14. The access control system of claim 13, further comprising the second door operator, wherein the second door operator is installed to a second door and includes at least one other sensor configured to generate sensor data indicative of a current status of the second door operator; and

wherein the first door operator is communicatively coupled to the second door operator.

15. The access control system of claim 14, wherein the plurality of instructions further causes the access control system to:

identify a current status of the second door operator at a second time;

determine a scheduled status of the second door operator for the second time; and

modify a status of the first door operator in response to a determination that the scheduled status of the second door operator differs from the current status of the second door operator at the second time.

16. The access control system of claim 13, wherein the first door operator includes the at least one processing device and the at least one memory.
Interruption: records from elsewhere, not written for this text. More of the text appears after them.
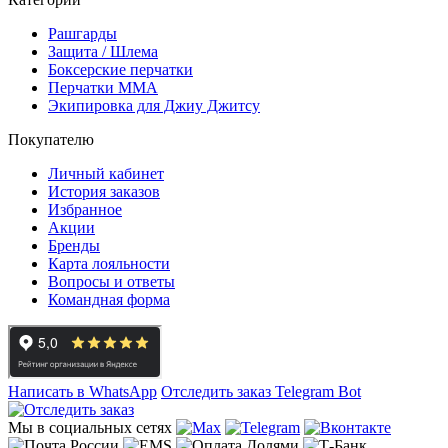
Рашгарды
Защита / Шлема
Боксерские перчатки
Перчатки ММА
Экипировка для Джиу Джитсу
Покупателю
Личный кабинет
История заказов
Избранное
Акции
Бренды
Карта лояльности
Вопросы и ответы
Командная форма
Написать в WhatsApp
Отследить заказ
Telegram Bot
Мы в социальных сетях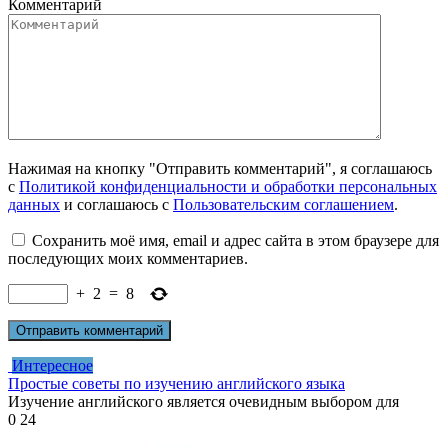
Комментарий
Нажимая на кнопку "Отправить комментарий", я соглашаюсь
с
Политикой конфиденциальности и обработки персональных
данных
и соглашаюсь с
Пользовательским соглашением
.
Сохранить моё имя, email и адрес сайта в этом браузере для
последующих моих комментариев.
+
2
=
8
Интересное
Простые советы по изучению английского языка
Изучение английского является очевидным выбором для
0
24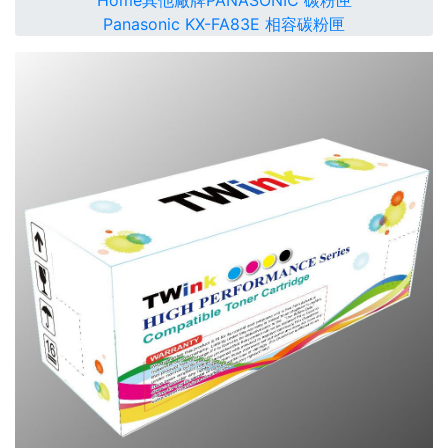
Home
其他廠牌
PANASONIC 碳粉匣
Panasonic KX-FA83E 相容碳粉匣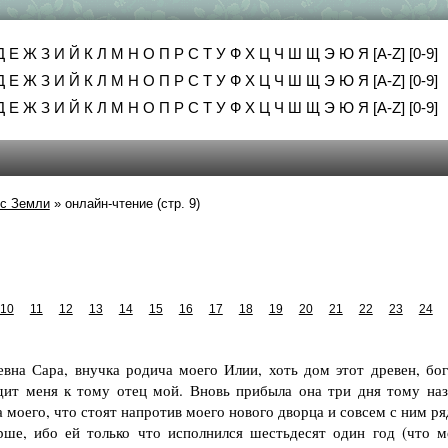
Д
Е
Ж
З
И
Й
К
Л
М
Н
О
П
Р
С
Т
У
Ф
Х
Ц
Ч
Ш
Щ
Э
Ю
Я
[A-Z]
[0-9]
Д
Е
Ж
З
И
Й
К
Л
М
Н
О
П
Р
С
Т
У
Ф
Х
Ц
Ч
Ш
Щ
Э
Ю
Я
[A-Z]
[0-9]
Д
Е
Ж
З
И
Й
К
Л
М
Н
О
П
Р
С
Т
У
Ф
Х
Ц
Ч
Ш
Щ
Э
Ю
Я
[A-Z]
[0-9]
с Земли
»
онлайн-чтение (стр. 9)
10
11
12
13
14
15
16
17
18
19
20
21
22
23
24
на Сара, внучка родича моего Илии, хоть дом этот древен, бог
удит меня к тому отец мой. Вновь прибыла она три дня тому наз
 моего, что стоят напротив моего нового дворца и совсем с ним р
рше, ибо ей только что исполнился шестьдесят один год (что м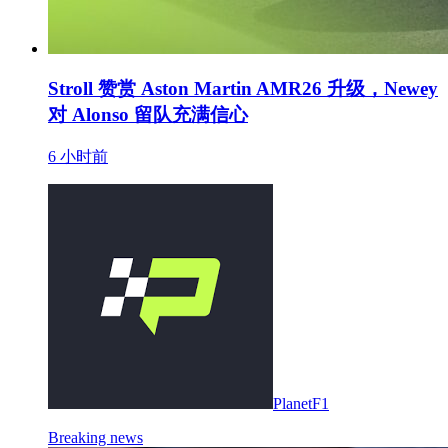
Stroll 赞赏 Aston Martin AMR26 升级，Newey
对 Alonso 留队充满信心
6 小时前
PlanetF1
Breaking news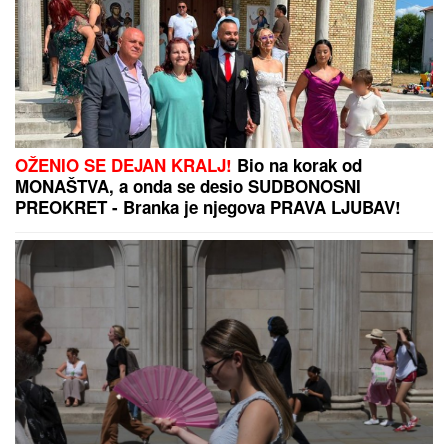
OŽENIO SE DEJAN KRALJ!
Bio na korak od
MONAŠTVA, a onda se desio SUDBONOSNI
PREOKRET - Branka je njegova PRAVA LJUBAV!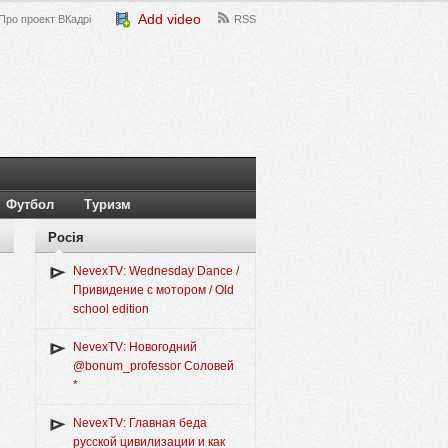
Add video
Про проект ВКадрі
RSS
Футбол
Туризм
Росія
NevexTV: Wednesday Dance /
Привидение с мотором / Old
school edition
NevexTV: Новогодний
@bonum_professor Соловей
*
NevexTV: Главная беда
русской цивилизации и как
17. The access control system of claim 13, wherein the plurality of instructions further causes the access control system to generate an updated schedule for at least one of the first door operator or the second door operator in response to a determination that the scheduled status of the first door operator differs from the current status of the first door operator at the first time.

18. A first door operator, comprising:

a processor; and

a memory comprising a plurality of instructions stored therein that, in response to execution by the processor, causes the first door operator to: identify a current status of the first door operator at a first time; determine a scheduled status of the first door operator for the first time; and cause a modification of a status of a second door operator in response to a determination that the scheduled status of the first door operator differs from the current status of the first door operator at the first time.

19. The first door operator of claim 18, further comprising at least one sensor that generates sensor data indicative of the current status of the first door operator; and

wherein to identify the current status of the first door operator at the first time comprises to identify the current status of the first door operator at the first time based on the sensor data generated by the at least one sensor.

20. The first door operator of claim 18, wherein to cause the modification of the status of the second door operator comprises to transmit an instruction to adjust at least one of an opening speed of the second door operator, a back check speed of the second door operator, a hold open time of the second door operator, a delay of the second door operator, a closing speed of the second door operator, a latch position of the second door operator, and a back check position of the second door operator.